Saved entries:
******************************

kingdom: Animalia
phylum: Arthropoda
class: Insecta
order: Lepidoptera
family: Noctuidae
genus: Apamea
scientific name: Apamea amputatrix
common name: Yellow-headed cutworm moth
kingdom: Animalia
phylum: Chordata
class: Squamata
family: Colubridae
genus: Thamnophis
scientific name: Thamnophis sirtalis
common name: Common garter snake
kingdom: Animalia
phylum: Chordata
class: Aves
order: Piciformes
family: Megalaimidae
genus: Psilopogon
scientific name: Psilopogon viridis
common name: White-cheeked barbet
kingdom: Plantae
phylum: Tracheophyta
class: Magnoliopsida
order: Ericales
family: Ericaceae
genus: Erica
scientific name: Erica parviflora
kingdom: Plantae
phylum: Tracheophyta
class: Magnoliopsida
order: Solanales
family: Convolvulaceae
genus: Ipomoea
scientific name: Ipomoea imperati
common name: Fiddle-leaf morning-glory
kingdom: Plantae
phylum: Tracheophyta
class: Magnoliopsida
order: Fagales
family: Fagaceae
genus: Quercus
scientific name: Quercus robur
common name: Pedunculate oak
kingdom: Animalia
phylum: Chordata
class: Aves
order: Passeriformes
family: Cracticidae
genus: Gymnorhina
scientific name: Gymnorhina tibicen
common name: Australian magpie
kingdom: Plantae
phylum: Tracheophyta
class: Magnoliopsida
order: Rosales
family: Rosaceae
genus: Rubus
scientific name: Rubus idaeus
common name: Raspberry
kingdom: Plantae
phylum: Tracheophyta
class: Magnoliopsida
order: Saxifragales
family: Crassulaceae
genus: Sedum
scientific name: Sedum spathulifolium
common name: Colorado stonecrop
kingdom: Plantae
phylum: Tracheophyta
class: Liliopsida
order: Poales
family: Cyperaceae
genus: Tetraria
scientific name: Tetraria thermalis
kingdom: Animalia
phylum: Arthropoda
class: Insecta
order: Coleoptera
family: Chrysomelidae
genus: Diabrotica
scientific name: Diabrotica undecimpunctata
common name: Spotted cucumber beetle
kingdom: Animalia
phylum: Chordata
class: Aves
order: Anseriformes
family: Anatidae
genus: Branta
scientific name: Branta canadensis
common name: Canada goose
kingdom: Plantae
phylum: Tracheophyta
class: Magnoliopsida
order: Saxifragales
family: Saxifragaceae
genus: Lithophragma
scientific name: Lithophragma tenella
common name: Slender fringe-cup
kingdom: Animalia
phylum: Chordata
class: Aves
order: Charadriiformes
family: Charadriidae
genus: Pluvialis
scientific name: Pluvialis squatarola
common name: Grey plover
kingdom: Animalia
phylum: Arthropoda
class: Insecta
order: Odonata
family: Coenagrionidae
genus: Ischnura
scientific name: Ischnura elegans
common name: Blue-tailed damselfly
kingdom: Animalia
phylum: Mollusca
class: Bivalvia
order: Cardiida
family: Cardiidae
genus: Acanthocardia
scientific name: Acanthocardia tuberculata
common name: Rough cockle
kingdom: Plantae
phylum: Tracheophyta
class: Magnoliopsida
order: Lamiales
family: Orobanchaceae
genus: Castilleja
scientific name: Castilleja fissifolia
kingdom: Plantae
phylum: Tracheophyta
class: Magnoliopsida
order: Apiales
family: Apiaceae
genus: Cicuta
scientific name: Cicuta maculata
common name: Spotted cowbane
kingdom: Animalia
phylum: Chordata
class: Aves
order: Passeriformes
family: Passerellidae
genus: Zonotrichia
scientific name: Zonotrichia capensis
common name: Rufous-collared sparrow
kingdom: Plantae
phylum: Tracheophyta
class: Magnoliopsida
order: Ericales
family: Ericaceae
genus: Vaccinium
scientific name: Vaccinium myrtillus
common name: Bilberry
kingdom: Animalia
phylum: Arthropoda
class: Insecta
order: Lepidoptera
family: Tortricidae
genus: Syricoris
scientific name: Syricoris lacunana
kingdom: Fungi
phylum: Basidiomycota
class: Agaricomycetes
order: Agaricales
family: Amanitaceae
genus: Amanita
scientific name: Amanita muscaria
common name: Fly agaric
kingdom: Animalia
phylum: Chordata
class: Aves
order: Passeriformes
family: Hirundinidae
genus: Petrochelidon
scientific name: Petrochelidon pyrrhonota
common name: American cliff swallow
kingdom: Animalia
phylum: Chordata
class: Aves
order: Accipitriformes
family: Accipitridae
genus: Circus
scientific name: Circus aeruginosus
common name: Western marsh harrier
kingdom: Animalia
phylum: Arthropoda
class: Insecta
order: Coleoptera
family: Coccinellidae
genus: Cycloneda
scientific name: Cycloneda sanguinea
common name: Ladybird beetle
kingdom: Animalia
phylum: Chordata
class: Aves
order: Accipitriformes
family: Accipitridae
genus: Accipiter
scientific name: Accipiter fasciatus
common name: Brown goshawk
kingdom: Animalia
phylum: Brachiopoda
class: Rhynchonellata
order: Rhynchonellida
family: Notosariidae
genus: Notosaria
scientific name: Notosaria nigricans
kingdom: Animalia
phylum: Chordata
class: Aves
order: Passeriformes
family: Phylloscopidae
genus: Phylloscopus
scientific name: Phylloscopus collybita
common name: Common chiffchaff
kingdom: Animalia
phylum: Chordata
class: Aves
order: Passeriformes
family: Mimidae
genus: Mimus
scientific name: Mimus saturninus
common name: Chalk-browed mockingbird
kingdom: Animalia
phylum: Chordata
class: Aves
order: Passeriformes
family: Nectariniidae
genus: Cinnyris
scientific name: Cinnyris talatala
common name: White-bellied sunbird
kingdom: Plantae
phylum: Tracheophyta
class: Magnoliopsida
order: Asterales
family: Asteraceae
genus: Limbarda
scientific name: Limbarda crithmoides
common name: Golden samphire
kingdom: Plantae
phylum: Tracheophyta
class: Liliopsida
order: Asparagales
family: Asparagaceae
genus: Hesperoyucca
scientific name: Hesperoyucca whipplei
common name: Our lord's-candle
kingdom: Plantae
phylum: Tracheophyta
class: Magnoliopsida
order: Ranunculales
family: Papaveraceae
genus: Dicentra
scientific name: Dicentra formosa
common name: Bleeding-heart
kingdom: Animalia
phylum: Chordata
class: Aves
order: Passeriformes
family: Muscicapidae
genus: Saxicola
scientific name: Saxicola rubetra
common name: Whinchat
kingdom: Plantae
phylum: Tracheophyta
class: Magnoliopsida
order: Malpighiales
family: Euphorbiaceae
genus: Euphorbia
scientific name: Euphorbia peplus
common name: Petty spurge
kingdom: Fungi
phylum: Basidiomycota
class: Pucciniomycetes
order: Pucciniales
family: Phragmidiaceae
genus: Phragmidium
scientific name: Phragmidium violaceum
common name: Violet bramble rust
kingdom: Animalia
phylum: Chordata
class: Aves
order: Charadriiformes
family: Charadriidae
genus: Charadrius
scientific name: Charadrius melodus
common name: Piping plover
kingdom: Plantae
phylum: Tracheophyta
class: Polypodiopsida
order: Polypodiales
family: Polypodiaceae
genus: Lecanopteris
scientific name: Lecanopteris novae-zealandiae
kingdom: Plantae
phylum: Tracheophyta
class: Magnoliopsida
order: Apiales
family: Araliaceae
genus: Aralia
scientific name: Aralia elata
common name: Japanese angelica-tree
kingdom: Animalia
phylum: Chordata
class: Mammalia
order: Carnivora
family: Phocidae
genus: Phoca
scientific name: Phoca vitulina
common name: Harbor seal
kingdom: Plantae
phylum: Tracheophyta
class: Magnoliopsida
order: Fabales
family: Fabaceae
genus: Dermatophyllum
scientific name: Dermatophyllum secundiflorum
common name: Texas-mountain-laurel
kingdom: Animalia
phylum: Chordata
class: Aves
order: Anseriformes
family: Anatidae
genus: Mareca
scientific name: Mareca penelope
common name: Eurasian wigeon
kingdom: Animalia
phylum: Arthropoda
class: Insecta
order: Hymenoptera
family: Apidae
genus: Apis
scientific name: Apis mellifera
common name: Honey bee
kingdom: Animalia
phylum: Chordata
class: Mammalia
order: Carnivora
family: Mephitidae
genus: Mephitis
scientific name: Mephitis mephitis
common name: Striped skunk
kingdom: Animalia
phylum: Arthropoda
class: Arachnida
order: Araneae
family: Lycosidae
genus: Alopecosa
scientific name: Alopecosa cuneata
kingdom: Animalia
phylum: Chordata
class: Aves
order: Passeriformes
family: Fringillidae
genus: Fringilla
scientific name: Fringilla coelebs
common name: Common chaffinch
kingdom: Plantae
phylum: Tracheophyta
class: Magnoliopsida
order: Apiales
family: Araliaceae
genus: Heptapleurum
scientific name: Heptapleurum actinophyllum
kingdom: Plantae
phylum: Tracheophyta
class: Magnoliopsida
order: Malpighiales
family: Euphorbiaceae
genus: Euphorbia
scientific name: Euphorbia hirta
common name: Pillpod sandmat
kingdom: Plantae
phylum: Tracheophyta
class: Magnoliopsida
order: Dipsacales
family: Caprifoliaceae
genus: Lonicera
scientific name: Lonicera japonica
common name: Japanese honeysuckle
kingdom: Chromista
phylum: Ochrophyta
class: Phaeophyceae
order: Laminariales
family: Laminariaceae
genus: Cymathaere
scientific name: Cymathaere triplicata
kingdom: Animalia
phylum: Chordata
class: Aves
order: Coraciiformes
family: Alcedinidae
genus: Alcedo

******************************

WHAT IS BEING ASKED:
Reproduce word for word the part of the entries above that opens with the line containing "family: Caprifoliaceae" and runs through the final line of the entries.

COMPLETE ANSWER:
family: Caprifoliaceae
genus: Lonicera
scientific name: Lonicera japonica
common name: Japanese honeysuckle
kingdom: Chromista
phylum: Ochrophyta
class: Phaeophyceae
order: Laminariales
family: Laminariaceae
genus: Cymathaere
scientific name: Cymathaere triplicata
kingdom: Animalia
phylum: Chordata
class: Aves
order: Coraciiformes
family: Alcedinidae
genus: Alcedo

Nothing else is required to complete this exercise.